The American Constitution Society & The Environmental Law Society Present: Environmental Litigation in Illinois with the NRDC
Room D
1111 East 60th Street, Chicago, Illinois 60637
Presenting student organizations: American Constitution Society Environmental Law Society
Selena Kyle, Frank Sturges, and Alyssa Brown the NRDC (Natural Resources Defense Council) join ACS and the Environmental Law Society for a discussion regarding the settlement of NRDC's Clean Air Act citizen suit against the owner of the E.D. Edwards coal-fired power plant outside Peoria, Illinois and environmental litigation at large.
Selena Kyle focuses on complex evidentiary litigation and environmental justice-oriented matters. She served as lead trial counsel for the remedy phase and oversees the settlement of NRDC's Clean Air Act citizen suit against the owner of the E.D. Edwards coal-fired power plant outside Peoria, Illinois. The settlement requires the plant to close by the end of 2022 and provides close to $9 million for Peoria-area bus electrification, low-income energy efficiency, solar, lung health, and job training programs to help support Illinois’s clean energy transition. Kyle has also supported NRDC and Chicago-based environmental justice groups in opposing the proposed relocation of the General Iron metal-shredding facility from Chicago’s wealthy North Side to the Southeast Side, and in pushing for EPA to better study and control methylene chloride pollution that threatens neighbors of hazardous-waste recycling facilities and workers across the country. Her past accomplishments include protecting neighbors of a Tennessee landfill from air and water contamination; defeating a Monsanto challenge to California's decision to list the active ingredient in Roundup as a carcinogen; abating stormwater pollution in Los Angeles County rivers and ocean waters; and blocking a California state budget raid of $155 million in energy-efficiency funding. Kyle is a 2020 recipient of the American Constitution Society's Ruth Goldman Award, for women in the Chicago legal community who have made significant contributions to advance the status of women in the legal profession and the goals of ACS.

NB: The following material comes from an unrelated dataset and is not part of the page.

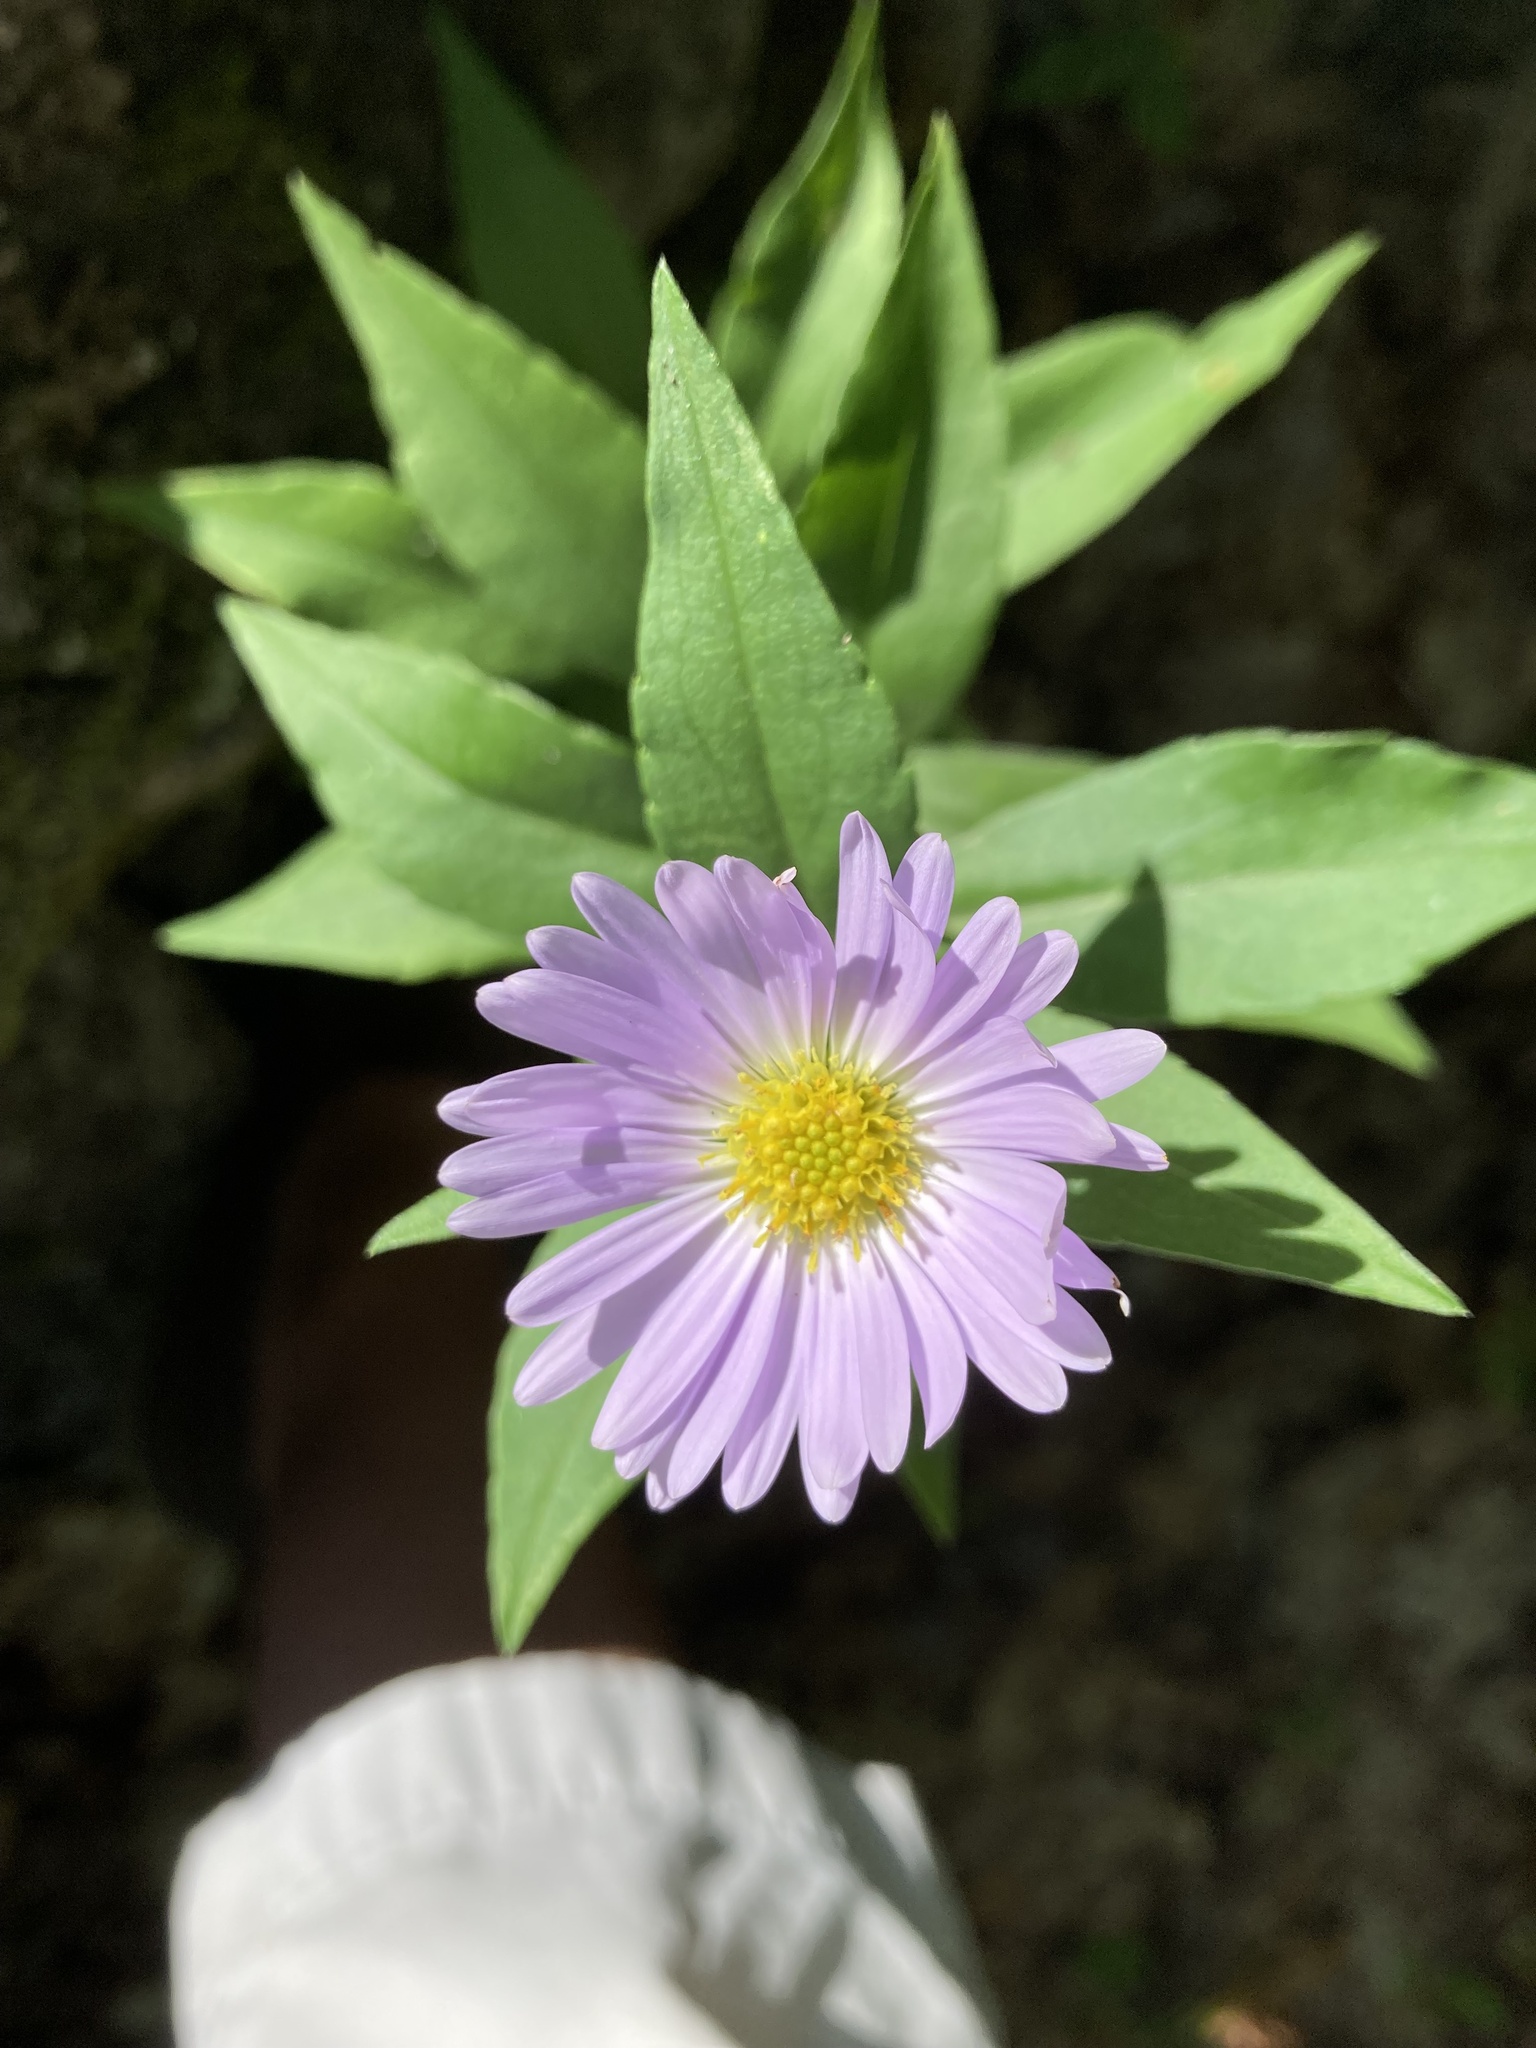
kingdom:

Prior to joining NRDC, Frank Sturges worked as a legal intern with Earthjustice and the Western Environmental Law Center. He holds a bachelor’s degree from University of North Carolina-Chapel Hill, master’s degrees in natural resources and environment and in public policy from University of Michigan, and a J.D. from Harvard Law School, where he was editor-in-chief of the Harvard Environmental Law Review. Prior to attending law school, Sturges was a Presidential Management Fellow at the Office of Management and Budget and the Bureau of Land Management.
Prior to joining NRDC’s Litigation Team, Alyssa Brown focused on food access as an intern with Missouri Coalition for the Environment, worked as a community and identity building fellow at her college’s intercultural center, and was involved in several equity- and justice-based facilitation and community-building programs. Brown holds a bachelor’s degree from Middlebury College in environmental policy and gender, sexuality, and feminist studies.